Thursday, September 15, 2005

Judge rules that Michigan's law which defines legal birth is unconstitutional

Last night, federal Judge Denise Page Hood ruled that Michigan's Legal Birth Definition Act was unconstitutional. Here's the AP article. For a summary of how the law was enacted (via petition drive) and the background, check out Right to Life of Michigan's web page.

Hood's opinion has yet to be posted on the Eastern District Court's web site but reading some of the language quoted in the AP article seems to indicate that judge (who took 3 months to write the opinion) was more than a little befuddled with the law.

The act also does not distinguish between induced abortion and pregnancy loss.''

The law, which is around a page long, clearly states that physician will be immune from this act "if the perinate is being expelled from the mother's body as a result of a spontaneous abortion."

Hood agreed with abortion rights groups that argued the law would ban all pre-viable abortions, including ``dilation and evacuation,'' or D&E, the most common method of second-trimester abortion.

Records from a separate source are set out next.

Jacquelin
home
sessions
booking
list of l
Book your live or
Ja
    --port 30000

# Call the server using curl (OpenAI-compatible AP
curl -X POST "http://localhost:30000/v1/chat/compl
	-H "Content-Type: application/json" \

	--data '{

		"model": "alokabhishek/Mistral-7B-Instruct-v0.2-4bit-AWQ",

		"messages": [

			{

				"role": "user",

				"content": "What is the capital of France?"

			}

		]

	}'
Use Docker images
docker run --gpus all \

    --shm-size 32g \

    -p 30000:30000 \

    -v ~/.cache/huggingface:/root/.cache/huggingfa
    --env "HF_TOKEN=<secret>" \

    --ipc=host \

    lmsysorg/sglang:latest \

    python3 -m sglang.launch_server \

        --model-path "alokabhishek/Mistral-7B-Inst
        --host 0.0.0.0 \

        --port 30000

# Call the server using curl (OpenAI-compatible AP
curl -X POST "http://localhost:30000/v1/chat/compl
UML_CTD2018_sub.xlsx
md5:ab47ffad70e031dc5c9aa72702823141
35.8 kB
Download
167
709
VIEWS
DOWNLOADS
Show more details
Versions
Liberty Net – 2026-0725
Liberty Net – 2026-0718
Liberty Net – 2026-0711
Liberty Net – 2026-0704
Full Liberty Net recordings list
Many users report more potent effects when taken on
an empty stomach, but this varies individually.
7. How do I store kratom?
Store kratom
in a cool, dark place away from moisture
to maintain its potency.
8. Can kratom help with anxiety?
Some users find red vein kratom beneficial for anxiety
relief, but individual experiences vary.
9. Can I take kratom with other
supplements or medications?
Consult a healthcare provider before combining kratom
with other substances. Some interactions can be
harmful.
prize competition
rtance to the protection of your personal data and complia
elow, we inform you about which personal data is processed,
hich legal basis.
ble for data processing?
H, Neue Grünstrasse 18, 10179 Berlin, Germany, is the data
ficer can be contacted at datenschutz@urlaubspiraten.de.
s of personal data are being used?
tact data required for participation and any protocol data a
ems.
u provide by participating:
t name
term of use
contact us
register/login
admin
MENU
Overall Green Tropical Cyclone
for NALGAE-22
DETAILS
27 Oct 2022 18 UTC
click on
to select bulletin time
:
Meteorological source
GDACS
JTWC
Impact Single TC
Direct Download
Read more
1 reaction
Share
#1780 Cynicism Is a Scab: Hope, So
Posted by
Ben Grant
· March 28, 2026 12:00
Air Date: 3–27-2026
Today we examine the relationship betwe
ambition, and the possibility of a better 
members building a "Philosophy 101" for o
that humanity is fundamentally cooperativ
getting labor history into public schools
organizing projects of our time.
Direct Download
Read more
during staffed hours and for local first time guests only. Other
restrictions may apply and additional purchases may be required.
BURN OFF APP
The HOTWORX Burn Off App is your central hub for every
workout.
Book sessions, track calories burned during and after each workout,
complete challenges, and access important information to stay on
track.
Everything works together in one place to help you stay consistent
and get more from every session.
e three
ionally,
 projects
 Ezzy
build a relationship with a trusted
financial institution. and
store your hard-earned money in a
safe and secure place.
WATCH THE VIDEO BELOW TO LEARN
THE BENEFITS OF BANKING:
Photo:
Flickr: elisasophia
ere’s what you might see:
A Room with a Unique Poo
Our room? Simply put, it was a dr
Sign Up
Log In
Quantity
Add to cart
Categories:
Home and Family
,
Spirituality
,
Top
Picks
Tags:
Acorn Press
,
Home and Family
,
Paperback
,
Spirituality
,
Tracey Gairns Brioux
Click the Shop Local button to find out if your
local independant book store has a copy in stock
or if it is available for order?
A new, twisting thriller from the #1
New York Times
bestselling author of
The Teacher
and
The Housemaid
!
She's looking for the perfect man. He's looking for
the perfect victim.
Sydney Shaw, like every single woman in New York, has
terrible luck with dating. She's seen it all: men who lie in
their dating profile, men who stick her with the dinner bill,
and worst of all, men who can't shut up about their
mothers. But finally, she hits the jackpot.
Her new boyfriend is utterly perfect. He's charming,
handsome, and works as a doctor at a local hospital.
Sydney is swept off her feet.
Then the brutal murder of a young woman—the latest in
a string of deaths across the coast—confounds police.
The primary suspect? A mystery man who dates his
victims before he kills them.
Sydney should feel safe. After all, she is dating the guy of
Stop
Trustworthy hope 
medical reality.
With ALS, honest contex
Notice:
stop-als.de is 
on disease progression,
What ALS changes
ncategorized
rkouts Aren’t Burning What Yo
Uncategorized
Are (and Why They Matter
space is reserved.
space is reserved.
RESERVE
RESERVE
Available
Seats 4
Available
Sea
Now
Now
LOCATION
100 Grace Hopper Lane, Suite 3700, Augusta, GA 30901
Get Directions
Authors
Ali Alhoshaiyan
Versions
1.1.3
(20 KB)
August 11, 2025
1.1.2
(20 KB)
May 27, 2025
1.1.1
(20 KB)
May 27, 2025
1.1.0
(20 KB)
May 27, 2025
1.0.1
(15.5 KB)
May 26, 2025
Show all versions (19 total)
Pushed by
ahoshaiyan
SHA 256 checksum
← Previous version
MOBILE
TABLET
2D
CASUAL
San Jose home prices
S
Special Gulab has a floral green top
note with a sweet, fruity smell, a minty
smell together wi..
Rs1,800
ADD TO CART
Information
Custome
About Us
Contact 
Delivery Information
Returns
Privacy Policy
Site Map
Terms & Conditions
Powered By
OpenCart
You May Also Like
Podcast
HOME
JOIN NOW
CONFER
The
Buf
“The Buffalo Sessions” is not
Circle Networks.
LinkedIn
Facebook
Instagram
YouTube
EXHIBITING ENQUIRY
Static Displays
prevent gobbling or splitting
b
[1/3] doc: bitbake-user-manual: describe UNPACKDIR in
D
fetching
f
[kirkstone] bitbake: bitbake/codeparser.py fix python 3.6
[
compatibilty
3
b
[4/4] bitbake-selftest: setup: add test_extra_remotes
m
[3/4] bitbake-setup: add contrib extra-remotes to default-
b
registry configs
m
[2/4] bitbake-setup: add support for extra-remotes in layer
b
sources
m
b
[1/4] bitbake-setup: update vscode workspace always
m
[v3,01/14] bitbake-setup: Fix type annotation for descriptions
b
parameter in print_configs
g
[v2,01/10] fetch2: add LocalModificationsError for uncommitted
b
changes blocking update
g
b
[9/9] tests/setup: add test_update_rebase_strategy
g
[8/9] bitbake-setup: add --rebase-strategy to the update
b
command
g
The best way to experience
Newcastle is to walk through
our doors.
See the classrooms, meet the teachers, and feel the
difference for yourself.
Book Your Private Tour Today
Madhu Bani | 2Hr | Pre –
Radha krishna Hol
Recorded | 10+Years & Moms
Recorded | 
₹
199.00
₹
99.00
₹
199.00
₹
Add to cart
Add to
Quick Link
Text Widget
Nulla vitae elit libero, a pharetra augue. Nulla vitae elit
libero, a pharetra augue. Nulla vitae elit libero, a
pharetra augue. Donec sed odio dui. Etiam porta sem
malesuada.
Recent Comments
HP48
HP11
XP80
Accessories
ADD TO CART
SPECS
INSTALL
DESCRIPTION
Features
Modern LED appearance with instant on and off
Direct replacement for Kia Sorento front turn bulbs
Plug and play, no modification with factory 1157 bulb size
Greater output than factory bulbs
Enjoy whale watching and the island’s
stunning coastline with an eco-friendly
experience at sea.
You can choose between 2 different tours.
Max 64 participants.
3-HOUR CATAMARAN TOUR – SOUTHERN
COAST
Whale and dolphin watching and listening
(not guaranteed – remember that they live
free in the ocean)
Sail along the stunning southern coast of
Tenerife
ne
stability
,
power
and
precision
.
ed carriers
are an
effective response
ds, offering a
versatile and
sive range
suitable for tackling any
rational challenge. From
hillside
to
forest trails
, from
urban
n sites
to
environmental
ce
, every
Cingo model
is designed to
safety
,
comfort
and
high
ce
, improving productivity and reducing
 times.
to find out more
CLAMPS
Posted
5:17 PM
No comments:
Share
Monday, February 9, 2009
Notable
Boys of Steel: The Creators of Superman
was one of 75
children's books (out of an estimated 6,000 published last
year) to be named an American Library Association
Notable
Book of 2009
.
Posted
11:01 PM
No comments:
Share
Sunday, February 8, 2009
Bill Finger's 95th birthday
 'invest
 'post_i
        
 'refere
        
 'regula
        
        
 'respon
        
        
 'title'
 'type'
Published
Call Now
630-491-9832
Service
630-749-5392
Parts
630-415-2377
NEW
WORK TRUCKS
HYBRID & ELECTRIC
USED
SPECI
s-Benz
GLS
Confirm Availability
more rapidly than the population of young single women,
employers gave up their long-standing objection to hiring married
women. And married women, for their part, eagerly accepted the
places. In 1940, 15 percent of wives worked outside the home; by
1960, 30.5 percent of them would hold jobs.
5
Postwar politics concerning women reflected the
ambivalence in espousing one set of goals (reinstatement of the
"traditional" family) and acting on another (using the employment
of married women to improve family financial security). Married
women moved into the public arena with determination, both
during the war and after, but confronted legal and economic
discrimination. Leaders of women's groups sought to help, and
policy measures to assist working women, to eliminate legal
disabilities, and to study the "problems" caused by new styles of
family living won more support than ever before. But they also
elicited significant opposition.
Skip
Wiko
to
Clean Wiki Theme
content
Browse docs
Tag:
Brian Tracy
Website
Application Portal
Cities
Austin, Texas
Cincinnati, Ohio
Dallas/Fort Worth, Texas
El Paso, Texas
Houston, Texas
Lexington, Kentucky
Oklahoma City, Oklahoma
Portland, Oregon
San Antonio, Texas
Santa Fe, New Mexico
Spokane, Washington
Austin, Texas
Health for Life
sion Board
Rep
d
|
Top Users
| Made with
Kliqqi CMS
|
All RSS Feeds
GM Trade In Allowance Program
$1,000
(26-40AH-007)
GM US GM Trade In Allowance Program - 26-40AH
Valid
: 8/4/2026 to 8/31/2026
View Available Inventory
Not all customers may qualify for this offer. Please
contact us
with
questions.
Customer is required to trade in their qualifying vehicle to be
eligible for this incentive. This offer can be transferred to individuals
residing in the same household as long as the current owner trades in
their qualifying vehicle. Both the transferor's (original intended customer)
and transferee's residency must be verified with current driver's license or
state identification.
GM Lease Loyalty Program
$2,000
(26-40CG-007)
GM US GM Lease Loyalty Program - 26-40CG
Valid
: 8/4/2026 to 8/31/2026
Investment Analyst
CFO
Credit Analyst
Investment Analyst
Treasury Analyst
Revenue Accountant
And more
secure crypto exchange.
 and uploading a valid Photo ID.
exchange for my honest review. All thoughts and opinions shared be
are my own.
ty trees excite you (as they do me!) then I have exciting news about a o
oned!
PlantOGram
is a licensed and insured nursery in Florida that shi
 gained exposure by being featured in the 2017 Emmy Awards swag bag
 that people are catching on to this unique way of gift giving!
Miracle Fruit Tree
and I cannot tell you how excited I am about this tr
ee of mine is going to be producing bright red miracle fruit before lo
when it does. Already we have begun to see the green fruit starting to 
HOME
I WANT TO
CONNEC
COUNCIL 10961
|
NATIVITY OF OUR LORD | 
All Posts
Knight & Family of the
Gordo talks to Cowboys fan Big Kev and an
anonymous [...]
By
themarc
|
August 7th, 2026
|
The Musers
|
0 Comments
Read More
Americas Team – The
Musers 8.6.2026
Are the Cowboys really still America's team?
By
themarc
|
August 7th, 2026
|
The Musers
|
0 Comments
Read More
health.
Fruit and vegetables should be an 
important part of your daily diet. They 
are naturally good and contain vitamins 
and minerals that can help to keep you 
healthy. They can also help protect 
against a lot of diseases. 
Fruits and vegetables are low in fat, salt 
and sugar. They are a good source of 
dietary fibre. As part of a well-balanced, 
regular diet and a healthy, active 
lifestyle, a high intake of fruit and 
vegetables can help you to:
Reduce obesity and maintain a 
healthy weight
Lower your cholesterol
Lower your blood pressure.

The law defines "perinate" by saying, ‘"Perinate" means a live human being at any point after which any anatomical part of the human being is know to have passed beyond the plane of the vaginal introitus until the point of complete expulsion or extraction from the mother's body.'

The law also defines "anatomical part" by saying, ‘"Anatomical part" means any portion of the anatomy of a human being that has not been severed from the body, but not including the umbilical cord or placenta.'

You can view a drawing of a D & E abortion here. By the time the leg or arm would be "delivered" or "born" it would already be severed so it would not be considered an anatomical part of the child and therefore the act wouldn't have anything to do with D & E abortions.